[Recorded data]
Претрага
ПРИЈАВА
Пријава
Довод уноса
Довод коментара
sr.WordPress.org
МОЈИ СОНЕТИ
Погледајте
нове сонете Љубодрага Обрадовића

--- WORK REQUEST ---
Give all the records above again, wording unchanged.

--- ANSWER SECTION ---
Претрага
ПРИЈАВА
Пријава
Довод уноса
Довод коментара
sr.WordPress.org
МОЈИ СОНЕТИ
Погледајте
нове сонете Љубодрага Обрадовића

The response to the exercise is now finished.